Secretary Cortelyou decided that it would be better for the suffering President and for his gentle wife that they should see each other at the earliest possible opportunity, and he arranged the first interview between them, an interview that is now historical, demonstrating as it did a fragile woman’s self-control and self-obliteration.
Another of the President’s physicians who has watched with amazement this young Brooklynite’s matchless management of affairs during the past few days, said this morning: ‘Cortelyou, how is it that you seem to know so much about medicine and have been able to divine almost by intuition what ought to be done in a case of this sort?’ 
‘Eighteen years ago,’ replied Cortelyou, with a smile, ‘I made stenographic reports of a number of famous clinics at the New York Hospital. I then noted what was done in emergency cases and how absolutely essential it was for the patient to be operated on almost immediately after being wounded.’”
Perhaps no man will ever be called upon to assume responsibilities of greater magnitude than those Mr. Cortelyou was compelled to assume during the terrible week of anxiety. He had practically to fill the place made vacant by the assassin’s pistol and to perform all its duties. All the arrangements for the comfort and care of the dying President, were made by him, and day and night he was on guard between the door of the sick room and the outside world. For three days after the tragedy he took little or no rest, and from that time until President McKinley’s death, he slept at only the briefest of intervals—rarely for more than two hours on any occasion. And during all this time it must be remembered that his duties as Private Secretary, always arduous, were doubled and trebled a thousand fold by the correspondence, both by mail and wire which poured in upon the Milburn house. Never for an instant did he lose in the slightest degree that innate courtesy which is so strong a part of the character of the man, and his mature judgment was in no wise impaired by the terrible strain of fatigue and labor. He loved his chief and was beloved by him, and he did what he could. Whatever was in the power of man to accomplish, he acomplished [sic]. Mr. Roosevelt, upon taking the oath of office as President of the United States, asked Secretary Cortelyou to remain in the position which he has so long occupied and so worthily filled.
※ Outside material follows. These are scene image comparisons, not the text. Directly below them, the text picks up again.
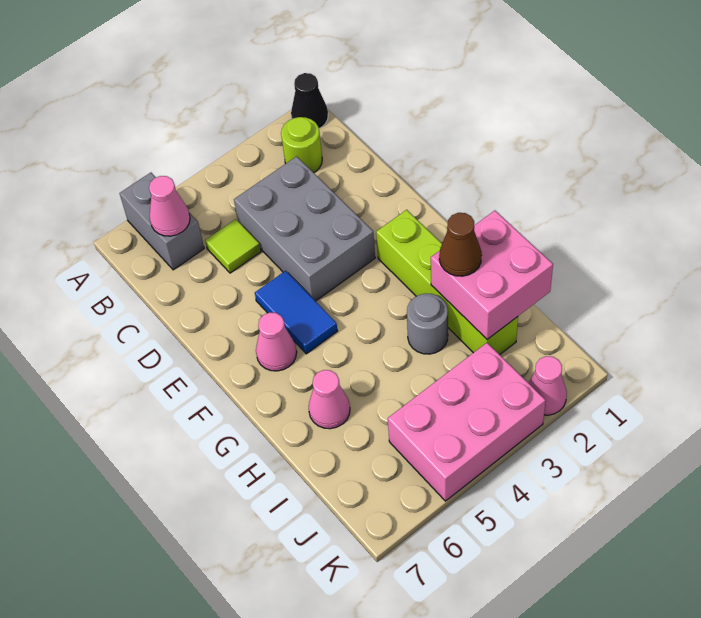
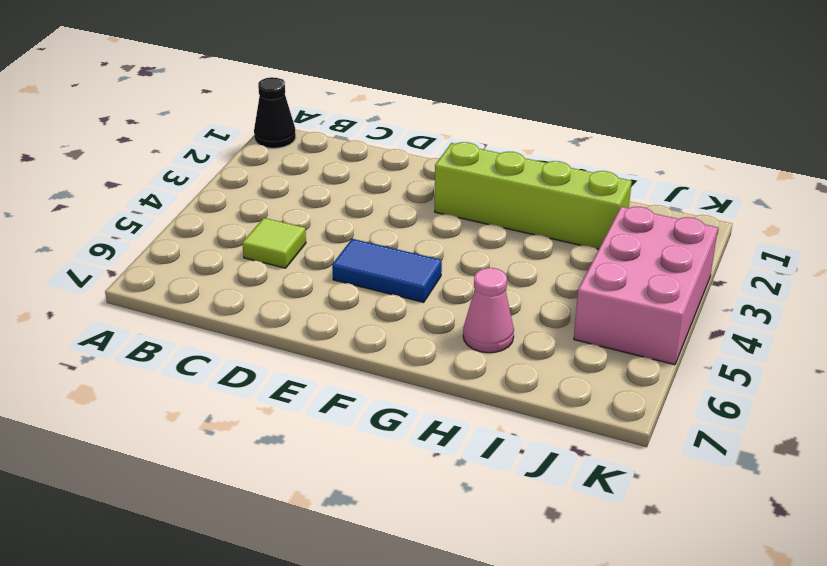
none -> grey brick A6:B6 level 1
none -> lime round brick B2 level 1
none -> grey brick C3:E4 level 1

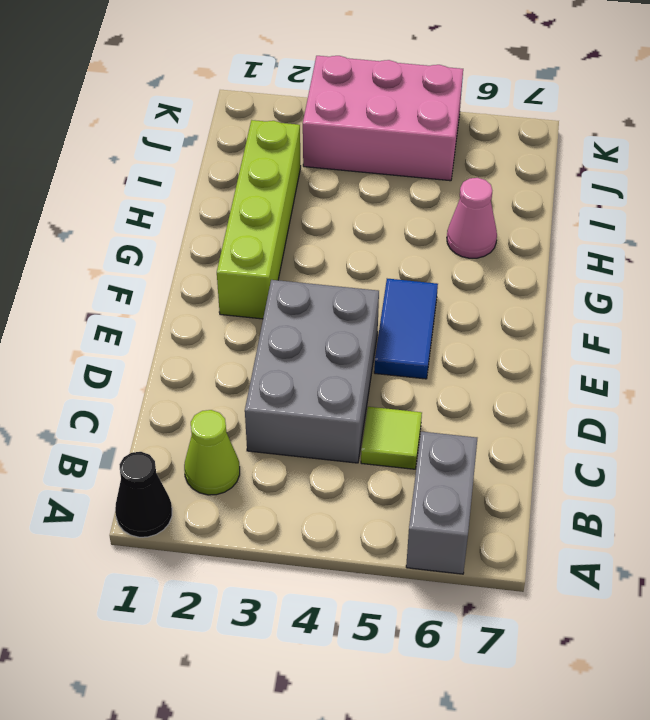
lime cone B2 level 1 -> lime round brick B2 level 1
none -> pink cone F6 level 1
none -> grey round brick H3 level 1
none -> pink cone K2 level 1

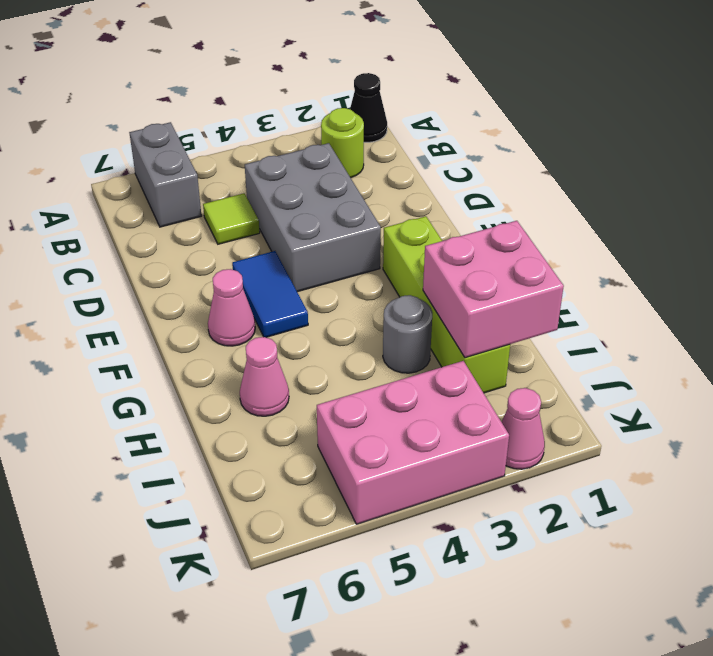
none -> pink cone B6 level 2
none -> brown cone H2 level 3

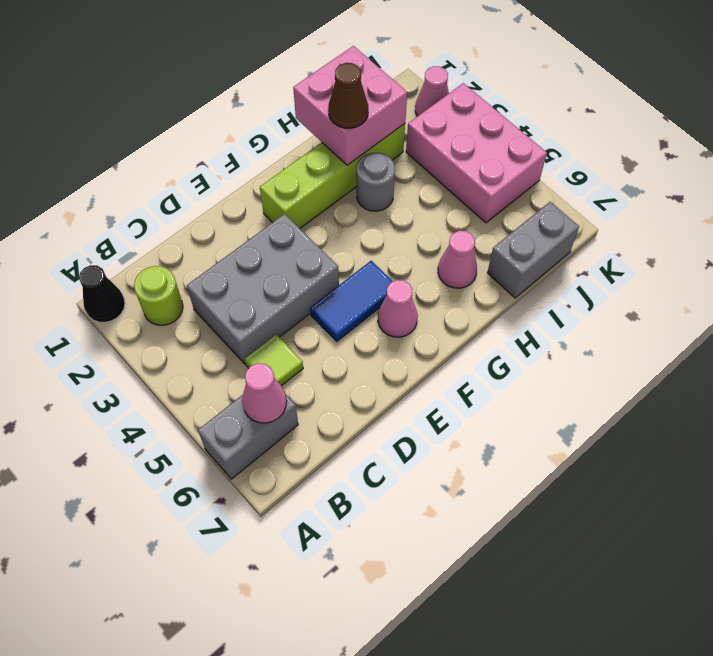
grey brick I7:J7 level 1 -> none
Mr. Cortelyou was born in the City of New York, July 26, 1862, and is therefore thirty nine years of age. He is descended from one of the most conspicuous revolutionary and colonial families, and his father and grandfather were prominent figures in the business and social circles of New York in their day. He was educated at Hempstead, Long Island, and at Westfield, Mass., and after tutoring for a time at Cambridge, returned to New York and took up the study of shorthand. In 1885 he became associated with Mr. James E. Munson, author of the “Munson System,” and later was principal of college preparatory schools in New York. In 1889 he was appointed private secretary to the New York Post Office Inspector, and in 1891 became secretary to the Fourth Assistant Postmaster General, receiving his appointment in 1896 as executive clerk to the President, and later as Mr. McKinley’s Private Secretary. How well he has filled this position may be read in the columns of the daily press.
The paragraph in the September issue stated that he has been more than once mentioned as a cabinet possibility; he is nearer that goal today than he was when that paragraph was printed.